The "beat generation" wrote books, songs and poetry as a form of expression. They were artistic, creative and alive in a country that was feeling dead. They engaged in casual sex, did drugs, dressed differently, men grew goatees, men and women wore berets and participated in non-American religion, and practiced Zen Buddhism.

The word beatnik came up in the mid 50s. It was a term that was used for those who embraced the way of the beat generation. The term meant beaten down so to speak and was used in the Jazz music culture. Young beatniks would gather in coffee shops, dress in black, some wore turtlenecks and sandals and all were loaded and ready to read their improvisational poetry to the sounds of finger clicking and bongo drums in cafés.

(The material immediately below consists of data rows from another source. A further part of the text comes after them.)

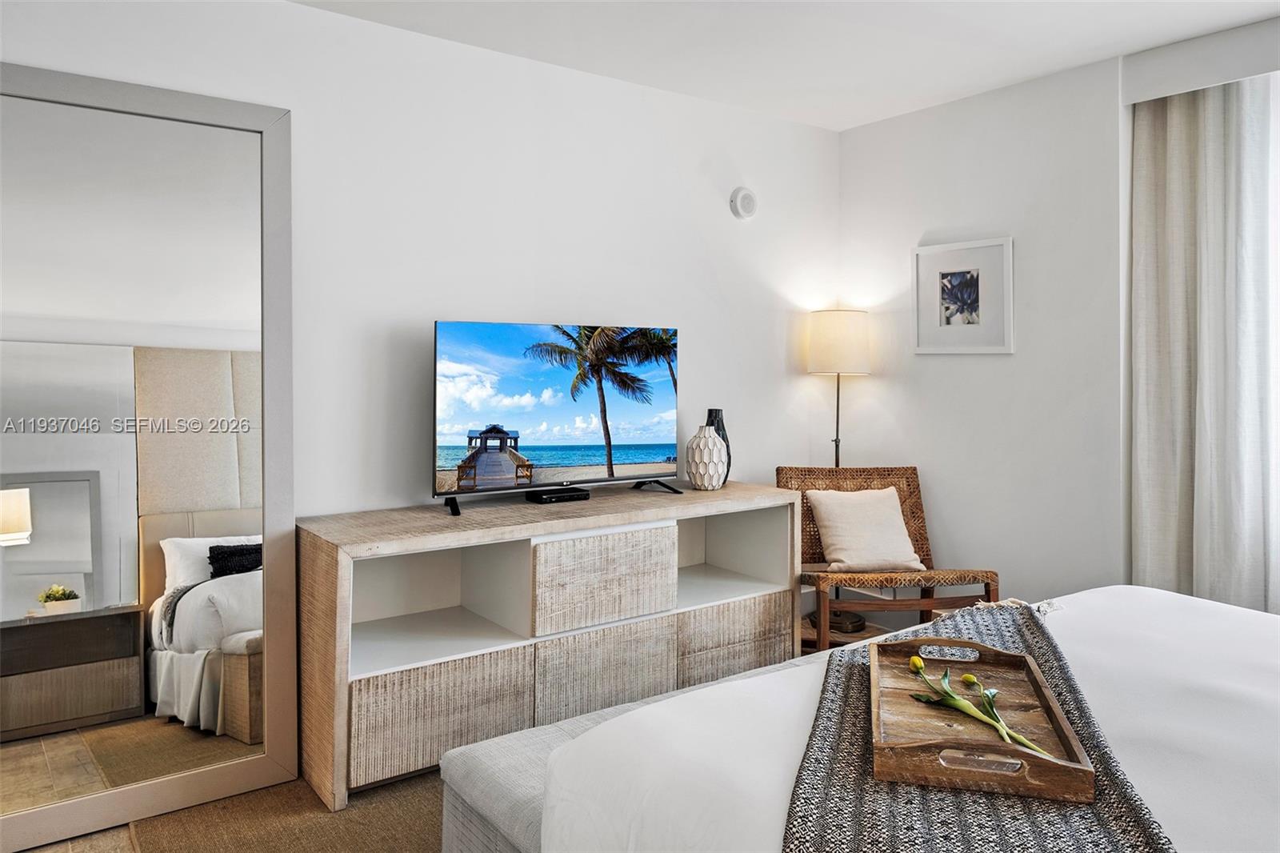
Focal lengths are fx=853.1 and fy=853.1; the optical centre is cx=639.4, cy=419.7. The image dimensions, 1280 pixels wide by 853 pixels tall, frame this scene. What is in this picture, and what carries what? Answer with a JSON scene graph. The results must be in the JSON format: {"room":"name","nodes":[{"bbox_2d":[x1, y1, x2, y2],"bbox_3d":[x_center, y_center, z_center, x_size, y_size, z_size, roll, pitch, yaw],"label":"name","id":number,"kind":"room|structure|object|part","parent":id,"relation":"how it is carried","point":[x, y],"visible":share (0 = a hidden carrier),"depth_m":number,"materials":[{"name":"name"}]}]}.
{"room":"bedroom","nodes":[
{"label":"bedroom","id":0,"kind":"room"},
{"bbox_2d":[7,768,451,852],"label":"floor","id":1,"kind":"structure","parent":0,"point":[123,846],"depth_m":2.38,"materials":[{"name":"brown"}]},
{"bbox_2d":[0,62,297,849],"bbox_3d":[-1.513,0.092,2.365,1.047,2.070,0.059,-1,2,-36],"label":"floor mirror","id":2,"kind":"object","parent":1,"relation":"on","point":[118,734],"visible":1,"depth_m":2.43,"materials":[{"name":"mirror"}]},
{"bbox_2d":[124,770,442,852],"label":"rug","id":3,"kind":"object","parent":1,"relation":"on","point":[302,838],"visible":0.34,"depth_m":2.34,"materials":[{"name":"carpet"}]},
{"bbox_2d":[440,651,820,852],"bbox_3d":[0.308,0.924,2.211,1.620,0.390,0.422,-1,2,-36],"label":"bench","id":4,"kind":"object","parent":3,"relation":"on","point":[539,752],"visible":0.29,"depth_m":1.85,"materials":[{"name":"grey fabric"}]},
{"bbox_2d":[505,582,1279,850],"bbox_3d":[1.205,0.665,1.491,2.174,0.956,2.183,-1,2,-36],"label":"bed","id":5,"kind":"object","parent":3,"relation":"on","point":[1153,595],"visible":0.8,"depth_m":1.58,"materials":[{"name":"white fabric"}]},
{"bbox_2d":[780,593,1175,852],"bbox_3d":[0.578,0.688,1.561,0.525,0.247,1.979,1,2,18],"label":"throw blanket","id":6,"kind":"object","parent":5,"relation":"on","point":[958,806],"visible":0.67,"depth_m":1.30,"materials":[{"name":"grey fabric"}]},
{"bbox_2d":[869,631,1095,802],"bbox_3d":[0.585,0.518,1.566,0.307,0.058,0.613,1,2,14],"label":"wooden tray","id":7,"kind":"object","parent":6,"relation":"on","point":[1066,769],"visible":0.86,"depth_m":1.42,"materials":[{"name":"brown wood"}]},
{"bbox_3d":[0.632,0.484,1.756,0.124,0.029,0.057,1,2,14],"label":"handle","id":8,"kind":"part","parent":7,"relation":"part of","materials":[{"name":"brown wood"}]},
{"bbox_3d":[0.511,0.514,1.279,0.132,0.029,0.033,1,2,14],"label":"handle","id":9,"kind":"part","parent":7,"relation":"part of","materials":[{"name":"brown wood"}]},
{"bbox_2d":[907,650,1056,758],"bbox_3d":[0.616,0.508,1.554,0.115,0.159,0.373,0,2,-17],"label":"tulip","id":10,"kind":"object","parent":7,"relation":"on","point":[915,660],"visible":0.9,"depth_m":1.57,"materials":[{"name":"plant"}]},
{"bbox_2d":[296,480,800,813],"bbox_3d":[-0.241,0.708,3.120,1.814,0.790,0.501,-1,2,-36],"label":"sideboard","id":11,"kind":"object","parent":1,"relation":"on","point":[710,493],"visible":0.92,"depth_m":2.85,"materials":[{"name":"wood"}]},
{"bbox_3d":[-0.632,0.916,2.675,0.494,0.308,0.146,-1,2,-36],"label":"drawer","id":12,"kind":"part","parent":11,"relation":"part of","materials":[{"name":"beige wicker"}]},
{"bbox_2d":[430,320,682,518],"bbox_3d":[-0.253,-0.021,3.124,1.071,0.636,0.290,-1,2,-36],"label":"television","id":13,"kind":"object","parent":11,"relation":"on","point":[539,344],"visible":0.98,"depth_m":3.08,"materials":[{"name":"black"}]},
{"bbox_3d":[-0.615,0.262,2.834,0.087,0.070,0.121,-1,2,-36],"label":"tv stand","id":14,"kind":"part","parent":13,"relation":"part of","materials":[{"name":"black metal"}]},
{"bbox_3d":[0.064,0.243,3.272,0.127,0.061,0.179,-1,2,-36],"label":"tv stand","id":15,"kind":"part","parent":13,"relation":"part of","materials":[{"name":"black metal"}]},
{"bbox_2d":[524,485,591,502],"bbox_3d":[-0.306,0.280,3.170,0.227,0.037,0.105,-1,2,-36],"label":"cable box","id":16,"kind":"object","parent":11,"relation":"on","point":[550,498],"visible":0.99,"depth_m":3.13,"materials":[{"name":"black plastic"}]},
{"bbox_3d":[-0.136,0.575,3.019,0.469,0.296,0.160,-1,2,-36],"label":"drawer","id":17,"kind":"part","parent":11,"relation":"part of","materials":[{"name":"beige wood"}]},
{"bbox_3d":[-0.127,0.883,2.976,0.482,0.292,0.110,-1,2,-36],"label":"drawer","id":18,"kind":"part","parent":11,"relation":"part of","materials":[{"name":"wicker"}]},
{"bbox_2d":[684,424,727,490],"bbox_3d":[0.273,0.155,3.509,0.173,0.260,0.172,1,2,36],"label":"white vase","id":19,"kind":"object","parent":11,"relation":"on","point":[707,438],"visible":0.99,"depth_m":3.45,"materials":[{"name":"white ceramic"}]},
{"bbox_2d":[704,408,731,482],"bbox_3d":[0.324,0.117,3.647,0.120,0.322,0.115,1,2,20],"label":"black vase","id":20,"kind":"object","parent":11,"relation":"on","point":[722,436],"visible":0.36,"depth_m":3.62,"materials":[{"name":"black ceramic"}]},
{"bbox_3d":[0.333,0.878,3.324,0.501,0.305,0.164,-1,2,-36],"label":"drawer","id":21,"kind":"part","parent":11,"relation":"part of","materials":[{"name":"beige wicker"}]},
{"bbox_2d":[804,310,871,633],"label":"floor lamp","id":22,"kind":"object","parent":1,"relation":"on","point":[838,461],"visible":0.77,"depth_m":3.93,"materials":[{"name":"beige fabric"}]},
{"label":"drum shade","id":23,"kind":"part","parent":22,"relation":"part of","materials":[{"name":"fabric"}]},
{"bbox_2d":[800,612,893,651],"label":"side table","id":24,"kind":"object","parent":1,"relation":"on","point":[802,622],"visible":0.2,"depth_m":3.73,"materials":[{"name":"brown wood"}]},
{"bbox_2d":[781,464,1001,646],"bbox_3d":[1.004,0.655,3.595,0.731,0.862,0.732,0,2,-6],"label":"rattan chair","id":25,"kind":"object","parent":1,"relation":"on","point":[922,533],"visible":0.64,"depth_m":3.64,"materials":[{"name":"brown wicker"}]},
{"bbox_2d":[805,486,922,573],"bbox_3d":[0.981,0.485,3.757,0.444,0.344,0.265,0,2,-10],"label":"throw pillow","id":26,"kind":"object","parent":25,"relation":"on","point":[895,515],"visible":0.99,"depth_m":3.70,"materials":[{"name":"beige fabric"}]},
{"bbox_2d":[0,0,840,525],"bbox_3d":[-0.794,-0.123,3.083,4.451,2.530,0.139,-1,2,-36],"label":"back wall","id":27,"kind":"structure","parent":0,"point":[326,16],"depth_m":3.16,"materials":[{"name":"white paint"}]},
{"bbox_2d":[729,186,758,219],"bbox_3d":[0.477,-0.984,3.880,0.139,0.146,0.041,-1,2,-36],"label":"smoke detector","id":28,"kind":"object","parent":27,"relation":"attached to","point":[747,198],"visible":0.98,"depth_m":3.86,"materials":[{"name":"white plastic"}]},
{"bbox_2d":[292,0,1279,131],"bbox_3d":[0.470,-1.389,1.552,4.364,0.112,3.967,-1,2,-36],"label":"ceiling","id":29,"kind":"structure","parent":0,"point":[862,113],"depth_m":3.08,"materials":[{"name":"white paint"}]},
{"bbox_2d":[836,55,1123,615],"bbox_3d":[2.150,-0.140,2.898,0.150,2.513,3.757,-1,2,-36],"label":"right wall","id":30,"kind":"structure","parent":0,"point":[958,371],"depth_m":3.59,"materials":[{"name":"white paint"}]},
{"bbox_2d":[912,236,1012,354],"bbox_3d":[1.407,-0.533,3.759,0.025,0.490,0.463,-1,2,-36],"label":"framed picture","id":31,"kind":"object","parent":30,"relation":"attached to","point":[942,299],"visible":0.99,"depth_m":3.74,"materials":[{"name":"white paper"}]},
{"bbox_2d":[1123,17,1279,103],"bbox_3d":[2.530,-1.279,2.513,0.220,0.171,1.959,-1,2,-36],"label":"curtain valance","id":32,"kind":"object","parent":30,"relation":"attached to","point":[1254,63],"visible":0.94,"depth_m":3.04,"materials":[{"name":"white paint"}]},
{"bbox_2d":[1128,73,1279,616],"bbox_3d":[2.055,-0.095,3.014,0.114,2.355,0.648,-1,2,-36],"label":"curtain","id":33,"kind":"object","parent":32,"relation":"hanging from","point":[1143,404],"visible":0.9,"depth_m":3.04,"materials":[{"name":"fabric"}]}
]}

It was sometime during the 60s that these creative free thinkers transformed into what we now call the hippy generation. Styles started to change, causes got bigger and things started to shift. Beatniks moved out of coffee shops and into the streets and college campuses. Beatniks helped introduce the right to have a free voice and choice. Many rock and rollers were influenced by the beat generation.

It is impossible to talk about the beatnik culture in under 500 words but there are a few good reads if you want to read more. Beat Culture and the New America, 1950-1965, by Lisa Phillips is one of them. I clearly could not even begin to give this generation fair say in the space provided, but one thing is for sure, up until recently, there seemed to always be a generation that fought for a cause. A generation that made a difference in the world of the day. Sure, we catch little hints of the older generation's ideals here and there and of the current generation's concerns and awareness about global warming and going green. They are quiet; seemingly nothing like the generations before, but maybe a powerful generation will visit again, perhaps once they come up for air and look away from their cell phones, Facebooks, handheld games and whatever other weapons of mass distraction­maybe they will pay attention and realize we are ready for another change…. Until then, we shall remember the beatniks and hippies and remember them as cultures that not only wanted change but created it.